Stored dataset records:
===============

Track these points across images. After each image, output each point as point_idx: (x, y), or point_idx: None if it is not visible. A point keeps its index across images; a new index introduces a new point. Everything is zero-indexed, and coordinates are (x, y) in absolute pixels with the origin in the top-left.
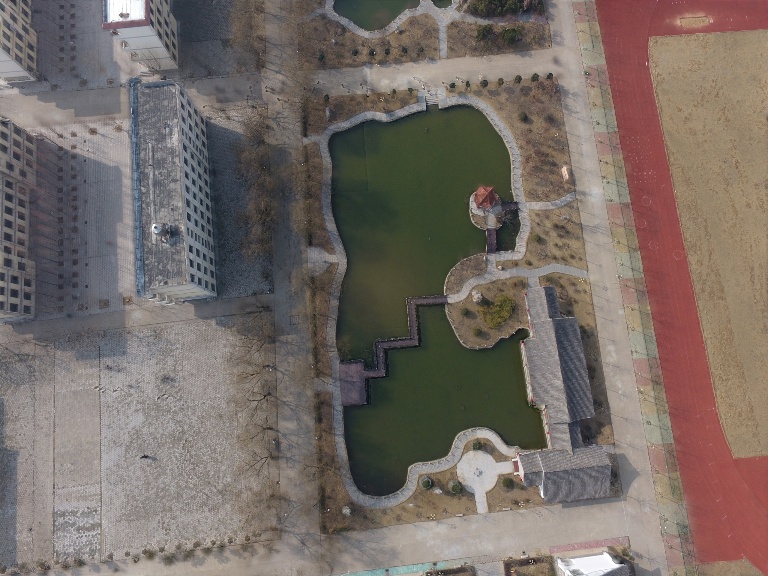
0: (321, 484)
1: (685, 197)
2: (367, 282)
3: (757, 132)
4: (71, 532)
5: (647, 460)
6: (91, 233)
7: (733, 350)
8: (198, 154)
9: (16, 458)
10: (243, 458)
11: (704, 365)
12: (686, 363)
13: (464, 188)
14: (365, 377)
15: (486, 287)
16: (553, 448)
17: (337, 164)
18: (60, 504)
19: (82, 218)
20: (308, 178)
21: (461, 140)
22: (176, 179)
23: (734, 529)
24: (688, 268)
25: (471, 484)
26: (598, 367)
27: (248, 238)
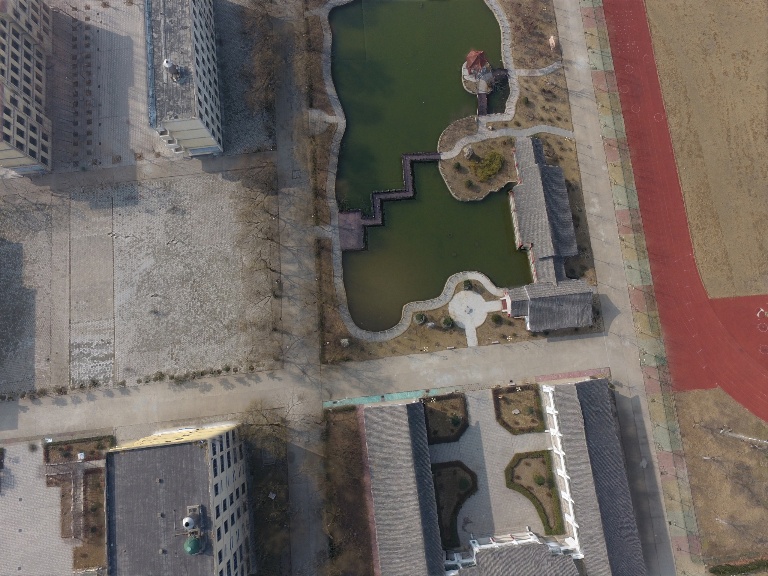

===============

Output every line of the records above verbatim, omitting the pictures.

Track these points across images. After each image, output each point as point_idx: (x, y), or point_idx: None if it is not visible. A point keeps its index across images; a new index introduces a new point. Everything is zero-indexed, and coordinates are (x, y) in absolute pixels with the origin in the top-left.
0: (321, 484)
1: (685, 197)
2: (367, 282)
3: (757, 132)
4: (71, 532)
5: (647, 460)
6: (91, 233)
7: (733, 350)
8: (198, 154)
9: (16, 458)
10: (243, 458)
11: (704, 365)
12: (686, 363)
13: (464, 188)
14: (365, 377)
15: (486, 287)
16: (553, 448)
17: (337, 164)
18: (60, 504)
19: (82, 218)
20: (308, 178)
21: (461, 140)
22: (176, 179)
23: (734, 529)
24: (688, 268)
25: (471, 484)
26: (598, 367)
27: (248, 238)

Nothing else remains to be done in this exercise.